An ensemble of actors who are about to start rehearsing a play about the Moree race riots visit Endeavour Lane in Moree to get a feel of the lie of the land where a young Aboriginal 'Cheeky' McIntosh was shot and killed and two of his friends badly wounded during the infamous 1982 confrontation between whites and the local black population.

The leader/director/writer of the ensemble has a more intimate knowledge of the site. Back in 1982 he remembers playing cricket with his schoolmates using as a wicket a piece of the barricades the slain Aborigines were using just the week before.

While they mill around Endeavour Lane, an old man appears in the actors' midst, sits down and declares he is waiting for a bus (Endeavour Lane is a dead end) to take him to the murder trial of the three Whites charged with Cheeky's death. The old man is Daddy, a local Moree elder.
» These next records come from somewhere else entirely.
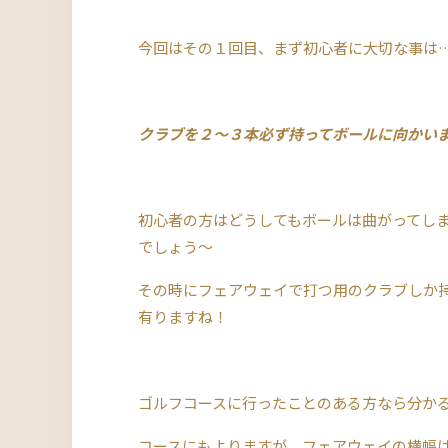
今回はその１回目、まず初心者に大切な事は
クラブを２～３本必ず持ってボールに向かい
初心者の方はどうしてもボールは曲がってし
でしょう～
その時にフェアウェイで打つ用のクラブしか
有りますね！
ゴルフコースに行ったことのある方なら分か
コースにもよりますが、フェアウェイの横幅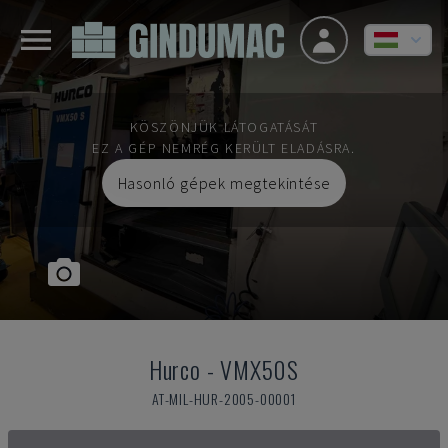
KÖSZÖNJÜK LÁTOGATÁSÁT
EZ A GÉP NEMRÉG KERÜLT ELADÁSRA.
Hasonló gépek megtekintése
Hurco
-
VMX50S
AT-MIL-HUR-2005-00001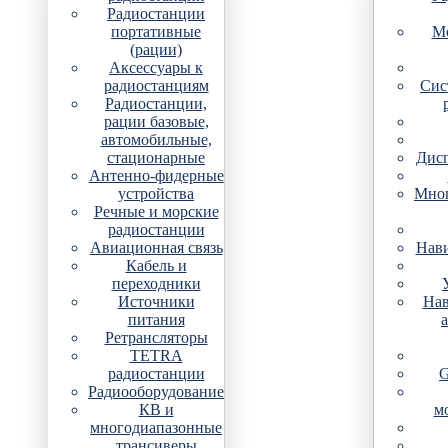
Радиостанции
портативные
Мо
(рации)
Аксессуары к
радиостанциям
Сис
Радиостанции,
рации базовые,
автомобильные,
стационарные
Дис
Антенно-фидерные
устройства
Мно
Речные и морские
радиостанции
Авиационная связь
Нави
Кабель и
переходники
Источники
Нав
питания
Ретрансляторы
TETRA
радиостанции
G
Радиооборудование
КВ и
м
многодиапазонные
трансиверы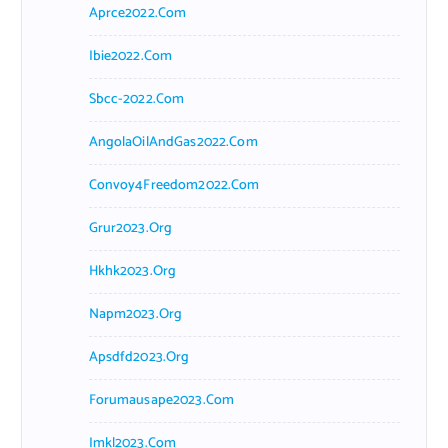
Aprce2022.com
Ibie2022.com
Sbcc-2022.com
AngolaOilAndGas2022.com
Convoy4Freedom2022.com
Grur2023.org
Hkhk2023.org
Napm2023.org
Apsdfd2023.org
Forumausape2023.com
Imkl2023.com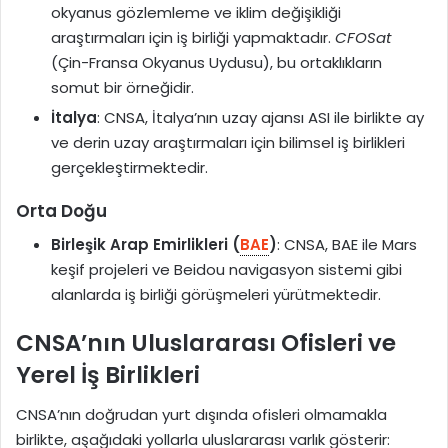
okyanus gözlemleme ve iklim değişikliği
araştırmaları için iş birliği yapmaktadır.
CFOSat
(Çin-Fransa Okyanus Uydusu), bu ortaklıkların
somut bir örneğidir.
İtalya
: CNSA, İtalya’nın uzay ajansı ASI ile birlikte ay
ve derin uzay araştırmaları için bilimsel iş birlikleri
gerçekleştirmektedir.
Orta Doğu
Birleşik Arap Emirlikleri (
BAE
)
: CNSA, BAE ile Mars
keşif projeleri ve Beidou navigasyon sistemi gibi
alanlarda iş birliği görüşmeleri yürütmektedir.
CNSA’nın Uluslararası Ofisleri ve
Yerel İş Birlikleri
CNSA’nın doğrudan yurt dışında ofisleri olmamakla
birlikte, aşağıdaki yollarla uluslararası varlık gösterir: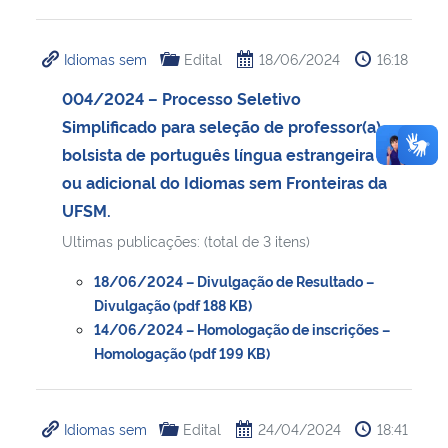
Idiomas sem
Edital
18/06/2024
16:18
004/2024 – Processo Seletivo
Simplificado para seleção de professor(a)
bolsista de português língua estrangeira
ou adicional do Idiomas sem Fronteiras da
UFSM.
Ultimas publicações: (total de 3 itens)
18/06/2024 – Divulgação de Resultado –
Divulgação (pdf 188 KB)
14/06/2024 – Homologação de inscrições –
Homologação (pdf 199 KB)
Idiomas sem
Edital
24/04/2024
18:41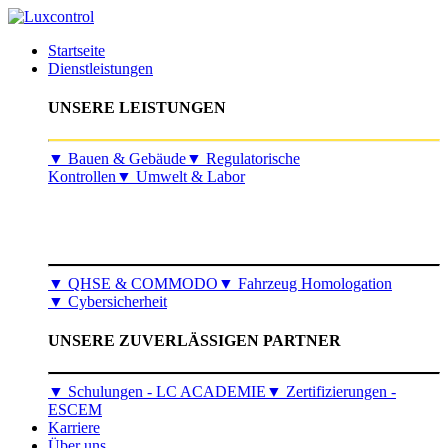
Startseite
Dienstleistungen
UNSERE LEISTUNGEN
​▼
Bauen & Gebäude
▼
Regulatorische
Kontrollen
▼
Umwelt & Labor
▼
QHSE & COMMODO
▼
Fahrzeug Homologation
▼
Cybersicherheit
UNSERE ZUVERLÄSSIGEN PARTNER
▼ Schulungen - LC ACADEMIE
▼ Zertifizierungen -
ESCEM
Karriere
Über uns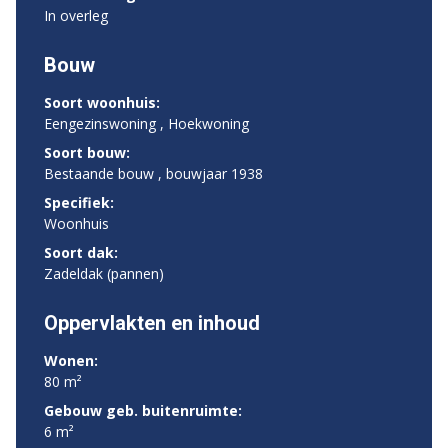
In overleg
Bouw
Soort woonhuis:
Eengezinswoning , Hoekwoning
Soort bouw:
Bestaande bouw , bouwjaar 1938
Specifiek:
Woonhuis
Soort dak:
Zadeldak (pannen)
Oppervlakten en inhoud
Wonen:
80 m²
Gebouw geb. buitenruimte:
6 m²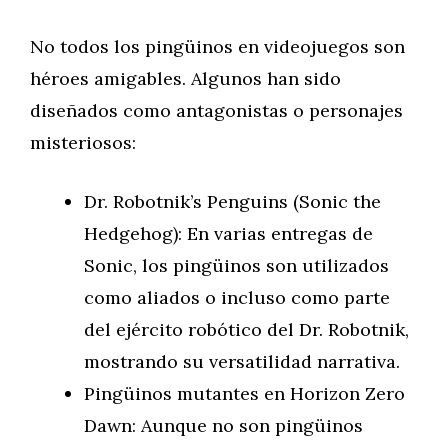
No todos los pingüinos en videojuegos son
héroes amigables. Algunos han sido
diseñados como antagonistas o personajes
misteriosos:
Dr. Robotnik’s Penguins (Sonic the
Hedgehog): En varias entregas de
Sonic, los pingüinos son utilizados
como aliados o incluso como parte
del ejército robótico del Dr. Robotnik,
mostrando su versatilidad narrativa.
Pingüinos mutantes en Horizon Zero
Dawn: Aunque no son pingüinos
Is he out of his time? Is he trying to interfere with the ensemble's research, even the whole project? Is he what he is, and therefore they aren't what they are? They might learn which if any of them could understand what he is saying and however out-of-time he is doing there.

They do understand, though, that dabbling with the theatre is dabbling with illusion that can be more real than reality.

Still, they cannot understand why the Myall Creek Massacre of 1838 should keep cropping up in their 2016 lives when, for most of them, not a line of script has been written yet.

And which Daddy down the millennia are they dealing with here anyway?